L'incident le plus marquant s'est produit mercredi à Bilbao lors de la 11e étape qui a été raccourcie après des bousculades et heurts entre des manifestants et la police. L'arrivée a été annulée et les temps pris à trois kilomètres de la ligne.
Les coureurs vivent très mal cette situation. "C'est difficile pour moi d'exprimer une opinion sur ce qui se passe à Gaza, a expliqué Oscar Guerrero, mais je ne suis pas satisfait de ce que je vois et beaucoup de personnes au sein de l'équipe ne sont pas satisfaites de ce qui se passe à Gaza."
L'Union cycliste internationale (UCI) a condamné "fermement" les "actions" des manifestants à Bilbao et rappelé "l'importance fondamentale de la neutralité politique dans les compétitions sportives réunies au sein du mouvement olympique".

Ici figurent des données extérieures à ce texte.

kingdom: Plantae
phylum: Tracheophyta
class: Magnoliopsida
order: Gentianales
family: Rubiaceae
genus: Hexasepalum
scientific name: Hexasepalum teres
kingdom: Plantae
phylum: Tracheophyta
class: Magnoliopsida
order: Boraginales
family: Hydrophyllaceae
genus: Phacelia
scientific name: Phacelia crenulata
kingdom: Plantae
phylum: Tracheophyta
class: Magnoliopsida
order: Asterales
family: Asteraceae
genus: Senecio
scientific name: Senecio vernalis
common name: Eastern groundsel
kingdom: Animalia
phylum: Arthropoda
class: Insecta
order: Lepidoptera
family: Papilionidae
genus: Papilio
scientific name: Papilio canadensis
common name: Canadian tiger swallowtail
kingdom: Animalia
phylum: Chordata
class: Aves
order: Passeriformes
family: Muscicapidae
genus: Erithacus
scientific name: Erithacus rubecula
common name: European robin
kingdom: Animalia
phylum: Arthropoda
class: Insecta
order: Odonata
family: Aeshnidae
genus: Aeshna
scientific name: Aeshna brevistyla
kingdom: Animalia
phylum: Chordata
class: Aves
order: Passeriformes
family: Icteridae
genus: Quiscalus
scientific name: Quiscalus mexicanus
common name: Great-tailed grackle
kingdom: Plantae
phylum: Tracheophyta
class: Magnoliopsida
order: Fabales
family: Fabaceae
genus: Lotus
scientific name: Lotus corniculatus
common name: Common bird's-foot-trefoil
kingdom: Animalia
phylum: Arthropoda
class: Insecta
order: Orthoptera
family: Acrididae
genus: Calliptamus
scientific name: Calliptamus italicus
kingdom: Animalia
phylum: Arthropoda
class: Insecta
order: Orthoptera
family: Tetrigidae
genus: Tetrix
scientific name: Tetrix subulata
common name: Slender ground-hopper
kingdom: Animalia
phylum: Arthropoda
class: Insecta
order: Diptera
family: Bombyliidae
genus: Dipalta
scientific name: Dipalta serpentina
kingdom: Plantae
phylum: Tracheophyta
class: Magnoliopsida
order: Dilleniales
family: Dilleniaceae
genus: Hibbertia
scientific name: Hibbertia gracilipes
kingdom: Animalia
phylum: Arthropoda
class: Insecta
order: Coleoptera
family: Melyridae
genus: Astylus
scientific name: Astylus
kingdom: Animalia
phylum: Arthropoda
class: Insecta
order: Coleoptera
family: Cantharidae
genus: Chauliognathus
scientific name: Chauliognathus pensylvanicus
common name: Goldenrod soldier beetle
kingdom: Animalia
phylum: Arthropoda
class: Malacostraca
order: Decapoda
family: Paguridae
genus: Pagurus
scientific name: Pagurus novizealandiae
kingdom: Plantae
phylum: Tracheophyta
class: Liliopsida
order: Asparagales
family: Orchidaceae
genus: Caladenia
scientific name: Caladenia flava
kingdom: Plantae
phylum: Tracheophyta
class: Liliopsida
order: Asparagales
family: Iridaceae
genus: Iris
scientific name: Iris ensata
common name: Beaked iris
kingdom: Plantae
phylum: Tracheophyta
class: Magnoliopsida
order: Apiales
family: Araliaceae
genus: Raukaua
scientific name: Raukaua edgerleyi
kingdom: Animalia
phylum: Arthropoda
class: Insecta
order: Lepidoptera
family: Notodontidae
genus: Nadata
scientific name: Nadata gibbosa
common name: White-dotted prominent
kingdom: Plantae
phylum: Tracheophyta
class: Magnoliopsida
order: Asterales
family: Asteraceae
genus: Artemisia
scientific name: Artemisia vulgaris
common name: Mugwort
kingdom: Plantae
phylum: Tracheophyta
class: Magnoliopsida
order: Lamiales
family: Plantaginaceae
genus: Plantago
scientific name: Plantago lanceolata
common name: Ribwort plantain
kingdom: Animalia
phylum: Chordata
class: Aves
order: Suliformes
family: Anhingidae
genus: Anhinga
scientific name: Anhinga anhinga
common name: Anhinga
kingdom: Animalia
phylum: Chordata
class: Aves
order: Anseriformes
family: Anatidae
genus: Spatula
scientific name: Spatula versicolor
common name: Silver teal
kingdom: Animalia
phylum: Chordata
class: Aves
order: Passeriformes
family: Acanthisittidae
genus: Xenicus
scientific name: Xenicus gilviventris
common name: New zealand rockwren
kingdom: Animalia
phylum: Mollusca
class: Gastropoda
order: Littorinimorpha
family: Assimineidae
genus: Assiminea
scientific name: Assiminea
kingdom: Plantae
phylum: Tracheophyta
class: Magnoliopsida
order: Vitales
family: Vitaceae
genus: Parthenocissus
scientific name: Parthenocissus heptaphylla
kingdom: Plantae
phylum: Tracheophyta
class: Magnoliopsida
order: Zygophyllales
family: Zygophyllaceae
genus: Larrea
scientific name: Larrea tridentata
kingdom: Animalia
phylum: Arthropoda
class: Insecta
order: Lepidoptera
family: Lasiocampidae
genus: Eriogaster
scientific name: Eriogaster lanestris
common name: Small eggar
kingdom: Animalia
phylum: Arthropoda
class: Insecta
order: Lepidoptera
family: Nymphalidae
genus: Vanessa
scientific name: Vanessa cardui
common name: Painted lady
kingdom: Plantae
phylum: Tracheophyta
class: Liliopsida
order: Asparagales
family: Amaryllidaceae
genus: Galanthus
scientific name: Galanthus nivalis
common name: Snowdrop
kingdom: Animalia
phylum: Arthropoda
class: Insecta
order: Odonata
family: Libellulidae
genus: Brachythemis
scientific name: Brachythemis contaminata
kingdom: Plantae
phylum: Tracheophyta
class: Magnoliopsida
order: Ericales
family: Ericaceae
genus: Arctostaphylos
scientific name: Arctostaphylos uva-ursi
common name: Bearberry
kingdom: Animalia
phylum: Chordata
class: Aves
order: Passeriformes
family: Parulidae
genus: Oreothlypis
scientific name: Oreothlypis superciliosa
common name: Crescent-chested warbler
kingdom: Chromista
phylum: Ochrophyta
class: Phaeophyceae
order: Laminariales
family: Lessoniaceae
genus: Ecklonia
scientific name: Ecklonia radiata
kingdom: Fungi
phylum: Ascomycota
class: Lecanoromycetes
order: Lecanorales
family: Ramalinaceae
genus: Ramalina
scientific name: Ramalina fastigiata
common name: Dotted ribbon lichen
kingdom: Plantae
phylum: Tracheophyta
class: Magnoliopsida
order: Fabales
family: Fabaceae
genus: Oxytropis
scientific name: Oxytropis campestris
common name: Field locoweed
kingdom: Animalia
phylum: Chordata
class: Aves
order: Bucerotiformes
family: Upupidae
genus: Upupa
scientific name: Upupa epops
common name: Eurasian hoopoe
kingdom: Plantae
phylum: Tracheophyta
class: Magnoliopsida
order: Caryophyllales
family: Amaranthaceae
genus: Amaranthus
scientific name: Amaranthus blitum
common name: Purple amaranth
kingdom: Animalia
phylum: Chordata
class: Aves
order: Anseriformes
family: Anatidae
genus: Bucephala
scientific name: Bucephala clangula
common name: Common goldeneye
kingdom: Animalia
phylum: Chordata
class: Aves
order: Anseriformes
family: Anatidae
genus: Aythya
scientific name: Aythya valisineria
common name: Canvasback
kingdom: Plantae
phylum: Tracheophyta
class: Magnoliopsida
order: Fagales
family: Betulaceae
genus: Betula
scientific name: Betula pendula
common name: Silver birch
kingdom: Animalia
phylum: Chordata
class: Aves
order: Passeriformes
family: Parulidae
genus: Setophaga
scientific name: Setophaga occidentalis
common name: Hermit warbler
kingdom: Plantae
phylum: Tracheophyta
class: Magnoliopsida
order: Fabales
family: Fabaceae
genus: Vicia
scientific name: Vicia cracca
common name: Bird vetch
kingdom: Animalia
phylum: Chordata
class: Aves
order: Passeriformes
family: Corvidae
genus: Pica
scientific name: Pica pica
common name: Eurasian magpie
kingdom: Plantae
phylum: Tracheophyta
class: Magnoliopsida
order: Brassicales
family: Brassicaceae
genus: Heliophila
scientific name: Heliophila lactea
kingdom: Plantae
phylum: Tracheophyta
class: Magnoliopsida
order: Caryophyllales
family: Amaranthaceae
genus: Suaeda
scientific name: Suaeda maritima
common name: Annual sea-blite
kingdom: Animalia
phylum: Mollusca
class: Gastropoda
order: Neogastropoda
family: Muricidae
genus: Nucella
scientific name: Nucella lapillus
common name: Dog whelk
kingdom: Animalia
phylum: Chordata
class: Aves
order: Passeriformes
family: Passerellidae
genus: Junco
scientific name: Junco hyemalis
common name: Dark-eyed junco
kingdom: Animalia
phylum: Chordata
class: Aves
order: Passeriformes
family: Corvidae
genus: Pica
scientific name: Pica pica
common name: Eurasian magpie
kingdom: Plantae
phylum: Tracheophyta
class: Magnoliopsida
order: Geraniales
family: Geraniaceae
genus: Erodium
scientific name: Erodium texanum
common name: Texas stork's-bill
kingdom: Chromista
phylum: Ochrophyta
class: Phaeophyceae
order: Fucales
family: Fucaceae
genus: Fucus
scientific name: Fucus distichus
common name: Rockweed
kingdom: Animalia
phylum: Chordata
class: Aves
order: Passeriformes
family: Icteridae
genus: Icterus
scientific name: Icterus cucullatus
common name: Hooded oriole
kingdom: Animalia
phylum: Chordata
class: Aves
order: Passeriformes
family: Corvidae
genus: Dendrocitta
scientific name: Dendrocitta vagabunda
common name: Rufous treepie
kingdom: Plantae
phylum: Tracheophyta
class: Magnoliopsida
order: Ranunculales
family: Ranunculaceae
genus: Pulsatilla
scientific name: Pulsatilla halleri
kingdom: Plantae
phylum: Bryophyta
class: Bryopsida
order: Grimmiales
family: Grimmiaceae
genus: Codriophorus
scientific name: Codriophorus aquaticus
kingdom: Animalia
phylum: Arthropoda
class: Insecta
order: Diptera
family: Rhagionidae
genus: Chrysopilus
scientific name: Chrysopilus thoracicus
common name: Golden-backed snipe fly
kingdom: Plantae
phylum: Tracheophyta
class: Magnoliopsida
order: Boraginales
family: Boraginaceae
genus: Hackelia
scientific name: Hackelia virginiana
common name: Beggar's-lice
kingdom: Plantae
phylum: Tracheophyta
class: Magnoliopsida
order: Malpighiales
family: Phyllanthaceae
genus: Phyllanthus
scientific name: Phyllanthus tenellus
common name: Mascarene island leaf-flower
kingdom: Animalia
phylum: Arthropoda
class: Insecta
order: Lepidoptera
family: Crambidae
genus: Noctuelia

Israel-Premier Tech, qui ne compte qu'un coureur israélien dans l'effectif aligné sur la Vuelta, veut poursuivre jusqu'à Madrid, estimant qu'un retrait "créerait un précédent dangereux".
- "Haine" -
"Si on abandonne, ce sera la fin non seulement de notre équipe mais de toutes les autres aussi. Demain, ils vont protester contre les équipes de Bahrain, UAE et Astana. Il y aurait des boycotts sans fin", a insisté le patron d'Israel PT, Sylvan Adams, vendredi auprès du média israélien Sports Channel.
Dans la voiture sur la course mercredi, le milliardaire israélo-canadien avait reconnu que l'équipe avait "vécu deux jours extrêmement difficiles au Pays Basque", une région, selon lui, "connue pour être un fief d'activistes d'extrême gauche et de séparatistes".
Le mécène de 66 ans, qui se définit comme un "ambassadeur auto-proclamé d'Israël", a qualifié de "terroristes" les manifestants "parce que ce sont des gens violents", emplis de "haine".
Se félicitant du "soutien massif" du président de l'UCI David Lappartient, il a en revanche affirmé qu'ASO, organisateur de la Vuelta comme du Tour de France, avait fait pression pour que son équipe jette l'éponge.
ASO a décliné tout commentaire auprès de l'AFP.
Israel PT ira bien jusqu'à Madrid, terminus de la Vuelta le dimanche 14 septembre, a-t-il insisté, en dépit du risque de nouvelles perturbations.